There’s always so much anticipation about snowstorms these days — three or four days of hysterical weather people building up the anticipated storm and snow amounts (oh no, 1 to 3 inches, buy bread and milk!) and then a mediocre dusting of white stuff piddles on the ground.
It sounds like this one may be the real thing, but it’s now midnight and not a flake has fallen. However, it feels and smells like snow, so no doubt it is on its way.
Back in the day we would sit on the stairs trying to hear the weather report on the day before a big storm, hoping to hear the “no school” list on the 10 p.m. news. We’d cheer as soon as we heard it. When we were in Holy Name, the nuns would pile up homework for days because we were out of school a LOT (and the nuns were cheering in the convent, no doubt).
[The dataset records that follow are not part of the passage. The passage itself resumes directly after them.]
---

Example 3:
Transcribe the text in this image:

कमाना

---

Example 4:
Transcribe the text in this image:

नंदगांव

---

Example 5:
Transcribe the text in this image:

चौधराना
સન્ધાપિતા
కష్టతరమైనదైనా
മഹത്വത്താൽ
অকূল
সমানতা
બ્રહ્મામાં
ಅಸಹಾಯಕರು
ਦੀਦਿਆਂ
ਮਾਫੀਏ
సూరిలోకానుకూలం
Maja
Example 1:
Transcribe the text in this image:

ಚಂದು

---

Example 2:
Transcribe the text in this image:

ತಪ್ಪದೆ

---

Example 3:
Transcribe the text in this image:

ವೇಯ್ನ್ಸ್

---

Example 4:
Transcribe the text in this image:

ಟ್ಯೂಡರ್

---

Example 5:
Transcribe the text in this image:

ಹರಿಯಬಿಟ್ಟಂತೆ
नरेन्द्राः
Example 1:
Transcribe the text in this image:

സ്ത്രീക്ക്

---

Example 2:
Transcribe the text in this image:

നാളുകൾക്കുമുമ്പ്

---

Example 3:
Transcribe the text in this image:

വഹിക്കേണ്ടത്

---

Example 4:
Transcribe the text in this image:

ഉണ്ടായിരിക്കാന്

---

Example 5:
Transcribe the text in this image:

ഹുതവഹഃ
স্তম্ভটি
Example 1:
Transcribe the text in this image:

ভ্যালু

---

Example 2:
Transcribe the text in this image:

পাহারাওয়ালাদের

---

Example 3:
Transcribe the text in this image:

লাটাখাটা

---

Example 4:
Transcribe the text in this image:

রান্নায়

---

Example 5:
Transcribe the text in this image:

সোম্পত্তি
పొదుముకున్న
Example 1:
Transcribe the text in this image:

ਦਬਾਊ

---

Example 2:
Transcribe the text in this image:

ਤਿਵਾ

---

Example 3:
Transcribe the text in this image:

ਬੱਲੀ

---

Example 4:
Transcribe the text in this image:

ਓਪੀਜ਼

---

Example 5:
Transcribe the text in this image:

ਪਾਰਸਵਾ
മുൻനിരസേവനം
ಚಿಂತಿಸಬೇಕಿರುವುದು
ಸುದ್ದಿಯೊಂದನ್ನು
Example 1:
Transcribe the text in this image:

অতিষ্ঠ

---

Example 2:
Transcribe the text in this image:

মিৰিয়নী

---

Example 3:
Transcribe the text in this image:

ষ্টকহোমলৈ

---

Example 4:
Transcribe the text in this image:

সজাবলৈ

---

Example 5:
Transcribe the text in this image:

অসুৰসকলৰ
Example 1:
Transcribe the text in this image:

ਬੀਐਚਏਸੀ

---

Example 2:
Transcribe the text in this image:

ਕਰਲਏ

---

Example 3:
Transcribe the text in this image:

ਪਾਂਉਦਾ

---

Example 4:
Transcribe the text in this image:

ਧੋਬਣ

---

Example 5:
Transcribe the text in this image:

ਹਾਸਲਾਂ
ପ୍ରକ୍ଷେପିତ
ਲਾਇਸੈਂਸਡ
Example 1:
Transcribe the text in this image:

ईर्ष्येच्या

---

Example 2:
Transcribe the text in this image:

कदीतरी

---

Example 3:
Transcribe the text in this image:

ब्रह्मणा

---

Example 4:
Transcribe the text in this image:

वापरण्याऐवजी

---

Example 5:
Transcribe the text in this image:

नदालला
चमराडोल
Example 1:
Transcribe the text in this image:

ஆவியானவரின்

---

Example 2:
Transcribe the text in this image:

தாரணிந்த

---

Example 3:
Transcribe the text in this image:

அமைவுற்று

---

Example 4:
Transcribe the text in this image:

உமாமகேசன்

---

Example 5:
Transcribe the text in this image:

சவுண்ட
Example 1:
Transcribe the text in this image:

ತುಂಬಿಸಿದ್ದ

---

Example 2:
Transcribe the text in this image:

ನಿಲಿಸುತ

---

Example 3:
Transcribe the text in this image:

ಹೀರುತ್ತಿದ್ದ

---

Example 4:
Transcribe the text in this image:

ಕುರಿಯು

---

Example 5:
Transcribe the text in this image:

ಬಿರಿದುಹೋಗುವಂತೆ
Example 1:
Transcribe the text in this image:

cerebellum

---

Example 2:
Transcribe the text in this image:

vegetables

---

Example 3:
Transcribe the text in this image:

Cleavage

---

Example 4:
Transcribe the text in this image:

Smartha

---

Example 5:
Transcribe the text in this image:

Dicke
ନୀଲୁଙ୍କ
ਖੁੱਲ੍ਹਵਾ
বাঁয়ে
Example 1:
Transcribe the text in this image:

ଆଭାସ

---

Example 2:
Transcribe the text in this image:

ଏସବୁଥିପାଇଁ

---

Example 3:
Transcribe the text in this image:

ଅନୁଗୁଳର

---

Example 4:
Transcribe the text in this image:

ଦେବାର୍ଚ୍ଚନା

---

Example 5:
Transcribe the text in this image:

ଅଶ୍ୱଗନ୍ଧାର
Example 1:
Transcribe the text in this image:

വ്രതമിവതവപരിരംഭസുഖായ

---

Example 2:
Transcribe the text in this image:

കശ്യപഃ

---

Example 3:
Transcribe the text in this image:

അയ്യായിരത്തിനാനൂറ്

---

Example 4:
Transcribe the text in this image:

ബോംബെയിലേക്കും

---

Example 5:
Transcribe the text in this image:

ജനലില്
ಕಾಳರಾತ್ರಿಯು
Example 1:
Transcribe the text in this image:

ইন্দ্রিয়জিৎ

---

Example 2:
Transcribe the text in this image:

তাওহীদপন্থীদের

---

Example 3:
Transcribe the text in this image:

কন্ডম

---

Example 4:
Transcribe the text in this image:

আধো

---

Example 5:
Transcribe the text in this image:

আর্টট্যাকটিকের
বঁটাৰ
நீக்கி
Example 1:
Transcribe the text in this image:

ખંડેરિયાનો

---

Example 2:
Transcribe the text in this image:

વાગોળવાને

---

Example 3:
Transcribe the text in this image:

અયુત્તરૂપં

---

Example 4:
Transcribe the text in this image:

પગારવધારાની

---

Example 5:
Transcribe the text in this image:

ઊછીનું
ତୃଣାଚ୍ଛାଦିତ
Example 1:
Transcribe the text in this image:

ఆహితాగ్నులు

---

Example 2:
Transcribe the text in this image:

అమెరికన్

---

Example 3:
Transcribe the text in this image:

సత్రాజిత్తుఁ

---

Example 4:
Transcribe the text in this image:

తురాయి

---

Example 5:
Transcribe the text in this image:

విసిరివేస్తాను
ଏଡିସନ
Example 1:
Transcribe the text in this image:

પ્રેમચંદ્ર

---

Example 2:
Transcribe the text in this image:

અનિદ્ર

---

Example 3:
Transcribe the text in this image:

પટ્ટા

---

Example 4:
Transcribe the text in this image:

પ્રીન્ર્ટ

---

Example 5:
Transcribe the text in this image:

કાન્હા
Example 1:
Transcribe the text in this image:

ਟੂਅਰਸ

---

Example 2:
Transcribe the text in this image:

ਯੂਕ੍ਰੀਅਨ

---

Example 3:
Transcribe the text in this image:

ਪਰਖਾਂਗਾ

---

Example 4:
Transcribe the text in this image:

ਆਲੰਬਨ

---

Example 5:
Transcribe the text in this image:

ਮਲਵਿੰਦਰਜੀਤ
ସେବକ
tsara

We didn’t ski because we didn’t have mountains in northwest Iowa, but we did have some great hills that turned into treacherous, icy straightaways for sledding. And we did have access to huge tractor tire inner tubes that held 10 kids sandwiched and interlocked by elbows and legs. So I found this poem I wrote awhile ago to celebrate tonight’s predicted snow. It appeared in the Rhode Island Writers Circle Anthology, January 2007.
On Peterson Hill
An icy leftover of ancient glacier
mirrors china blue platter of sky,
set high on a shelf above Iowa fields.
Bitter north winds slap this rise
dotted with red-faced young.
Here, where nothing impedes their gaze,
prairie children do not know mountains.
They won’t learn to strap on skis,
slice down black diamond trails
or control speed by a turn of ankle.
This slope is best for tractor tire inner tubes
cupping swaddled rumps a dozen at a time.
Sliders learn to pull in exposed limbs,
lock arms as wheels bounce and spin
across crusty mounds of winter.
They know those on top will fly off first,
and bottom is safe but bruised for days.
The whole sky reaches to catch them
when a sudden bump suspends all
above blue ice—holding each other’s breath.